Within the data below, count the lines that include "resultsTableView" and give only the count.

Stored items:
* * *
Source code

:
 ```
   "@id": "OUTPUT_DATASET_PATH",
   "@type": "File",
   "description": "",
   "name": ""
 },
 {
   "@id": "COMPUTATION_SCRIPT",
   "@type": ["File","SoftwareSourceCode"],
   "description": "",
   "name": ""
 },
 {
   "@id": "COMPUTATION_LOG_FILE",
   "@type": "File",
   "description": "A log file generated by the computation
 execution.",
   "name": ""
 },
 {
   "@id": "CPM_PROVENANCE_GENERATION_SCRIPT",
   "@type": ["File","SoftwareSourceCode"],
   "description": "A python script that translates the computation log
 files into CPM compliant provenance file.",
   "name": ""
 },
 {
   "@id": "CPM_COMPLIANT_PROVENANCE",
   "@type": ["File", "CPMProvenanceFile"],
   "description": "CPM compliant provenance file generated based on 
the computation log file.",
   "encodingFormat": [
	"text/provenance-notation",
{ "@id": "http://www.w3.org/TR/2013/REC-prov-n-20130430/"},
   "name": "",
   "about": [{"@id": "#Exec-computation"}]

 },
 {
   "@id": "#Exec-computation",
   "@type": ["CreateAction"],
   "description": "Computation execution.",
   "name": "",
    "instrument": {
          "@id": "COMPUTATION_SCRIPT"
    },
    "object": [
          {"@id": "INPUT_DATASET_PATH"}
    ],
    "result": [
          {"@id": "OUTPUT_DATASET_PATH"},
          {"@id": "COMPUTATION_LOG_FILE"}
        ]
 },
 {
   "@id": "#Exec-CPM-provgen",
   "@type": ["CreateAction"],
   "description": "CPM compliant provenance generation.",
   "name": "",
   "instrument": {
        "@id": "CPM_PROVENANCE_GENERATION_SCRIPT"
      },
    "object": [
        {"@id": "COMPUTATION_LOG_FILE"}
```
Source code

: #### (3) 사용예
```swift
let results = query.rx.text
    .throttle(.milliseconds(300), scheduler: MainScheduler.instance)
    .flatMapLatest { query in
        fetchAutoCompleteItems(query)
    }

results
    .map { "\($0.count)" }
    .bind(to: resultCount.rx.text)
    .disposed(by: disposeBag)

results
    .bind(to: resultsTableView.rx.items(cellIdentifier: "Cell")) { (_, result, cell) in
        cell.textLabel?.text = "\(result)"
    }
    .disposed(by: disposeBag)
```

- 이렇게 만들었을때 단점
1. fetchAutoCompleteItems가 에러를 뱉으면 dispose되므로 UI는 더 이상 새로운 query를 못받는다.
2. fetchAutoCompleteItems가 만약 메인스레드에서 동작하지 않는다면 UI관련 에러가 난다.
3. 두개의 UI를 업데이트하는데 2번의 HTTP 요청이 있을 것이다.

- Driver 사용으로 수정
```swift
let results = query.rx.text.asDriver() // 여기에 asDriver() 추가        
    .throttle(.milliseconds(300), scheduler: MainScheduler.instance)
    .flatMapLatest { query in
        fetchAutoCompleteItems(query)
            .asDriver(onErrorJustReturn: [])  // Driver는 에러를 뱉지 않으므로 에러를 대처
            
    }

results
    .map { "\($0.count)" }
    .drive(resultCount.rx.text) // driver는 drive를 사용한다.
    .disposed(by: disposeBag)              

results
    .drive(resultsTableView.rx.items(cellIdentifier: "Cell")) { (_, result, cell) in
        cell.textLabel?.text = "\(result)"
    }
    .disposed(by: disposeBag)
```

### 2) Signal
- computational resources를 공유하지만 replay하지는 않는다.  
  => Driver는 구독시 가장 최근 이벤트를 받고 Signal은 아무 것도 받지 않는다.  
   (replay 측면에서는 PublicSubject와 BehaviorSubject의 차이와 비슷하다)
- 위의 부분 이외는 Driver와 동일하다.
* * *
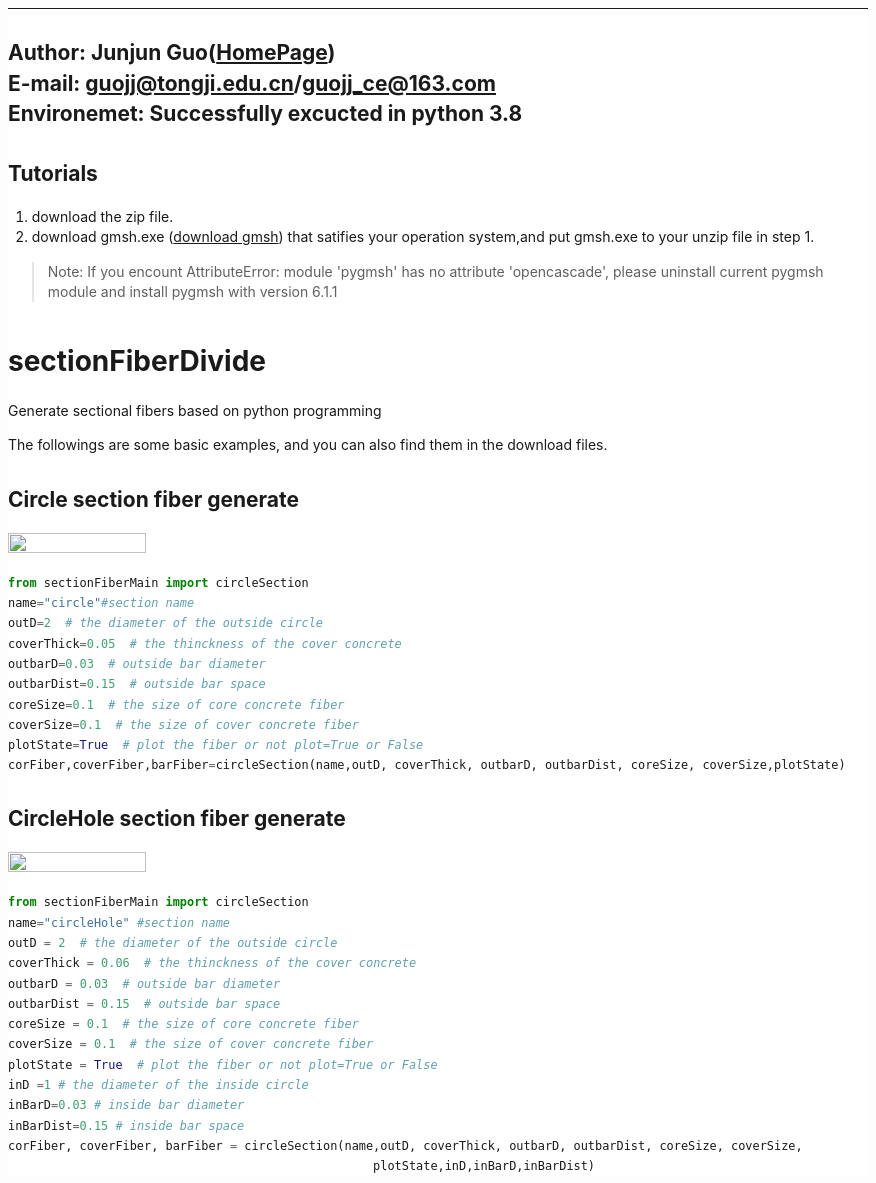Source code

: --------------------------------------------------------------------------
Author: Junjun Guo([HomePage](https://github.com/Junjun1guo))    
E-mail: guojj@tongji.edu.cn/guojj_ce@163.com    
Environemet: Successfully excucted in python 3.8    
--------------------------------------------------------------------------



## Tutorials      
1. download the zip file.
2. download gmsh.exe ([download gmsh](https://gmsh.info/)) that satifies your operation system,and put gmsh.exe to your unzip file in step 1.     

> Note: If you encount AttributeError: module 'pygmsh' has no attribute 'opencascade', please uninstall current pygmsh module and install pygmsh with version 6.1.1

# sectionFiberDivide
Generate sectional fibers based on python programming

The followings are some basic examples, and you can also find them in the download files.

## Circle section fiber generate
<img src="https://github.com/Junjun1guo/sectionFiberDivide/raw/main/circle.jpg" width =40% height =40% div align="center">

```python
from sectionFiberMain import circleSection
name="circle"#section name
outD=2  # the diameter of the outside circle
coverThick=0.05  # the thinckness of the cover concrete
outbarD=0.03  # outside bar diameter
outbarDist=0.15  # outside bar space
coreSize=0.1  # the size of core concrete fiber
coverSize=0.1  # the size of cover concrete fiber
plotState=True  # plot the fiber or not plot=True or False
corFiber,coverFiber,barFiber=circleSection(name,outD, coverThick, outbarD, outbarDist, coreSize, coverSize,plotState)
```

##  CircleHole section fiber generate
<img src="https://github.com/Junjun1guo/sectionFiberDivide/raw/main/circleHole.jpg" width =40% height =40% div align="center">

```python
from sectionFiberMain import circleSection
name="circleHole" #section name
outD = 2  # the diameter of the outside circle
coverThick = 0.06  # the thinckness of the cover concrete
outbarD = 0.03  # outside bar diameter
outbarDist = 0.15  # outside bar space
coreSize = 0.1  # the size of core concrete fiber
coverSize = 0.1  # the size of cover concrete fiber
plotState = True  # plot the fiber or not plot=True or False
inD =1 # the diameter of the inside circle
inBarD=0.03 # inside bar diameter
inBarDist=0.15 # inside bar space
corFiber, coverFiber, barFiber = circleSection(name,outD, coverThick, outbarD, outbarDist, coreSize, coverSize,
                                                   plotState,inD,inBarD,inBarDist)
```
* * *
• [Exercise response]: 2